Consuela - Nov 10, 2011 7:32:47 am PST #5820 of 30001
We are Buffistas. This isn't our first apocalypse. -- Pix

Part of what I think is going on is that the students just can't believe it.

Yeah, I've seen a number of comments about how (a) these are just allegations; and (b) we don't know what Paterno knew.

And it's true that a Grand Jury report isn't a judge's sentence, and the standard of proof isn't beyond a reasonable doubt, but it's not like this shit was made up out of whole cloth! People just don't want to believe it.


Frankenbuddha - Nov 10, 2011 7:42:01 am PST #5821 of 30001
"We are the Goon Squad and we're coming to town...Beep! Beep!" - David Bowie, "Fashion"

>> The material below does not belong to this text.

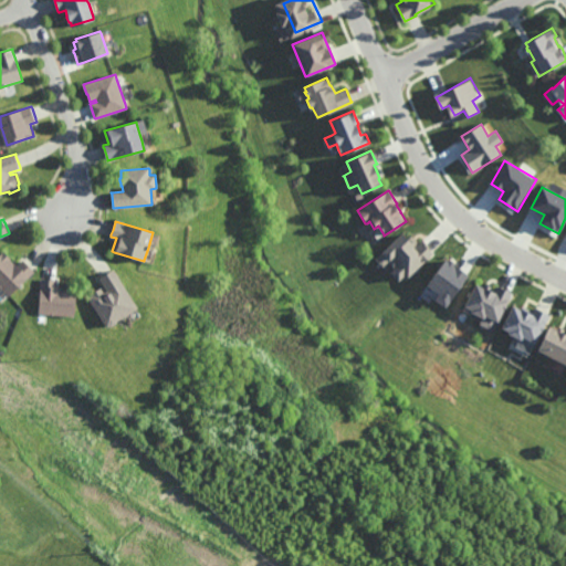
[(381,268),(385,264),(401,282),(430,257),(406,229),(374,259),(381,268)]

I want to live in a world where you don't have to be "state mandated" to report an adult raping a child to the police. Where every adult feels the same responsibility to protect kids, or anyone being abused.

Because it needs to be said over and over, though it damn well shouldn't HAVE to be.


flea - Nov 10, 2011 7:43:18 am PST #5822 of 30001
information libertarian

I've seen speculation that McQueary may have been abused by Sandusky himself as a child. That seems a long shot, but he did grow up in State College and went to school with Sandusky's kids, and I can see someone with that background walking in on the legendary and honored defensive coach he's known since he was 6 raping a little kid and being so stunned he'd question his own sanity. Like, "Can this even be? Did I just have some kind of evil hallucination?"

But, you know, probably then you decide omg this is real and call the cops.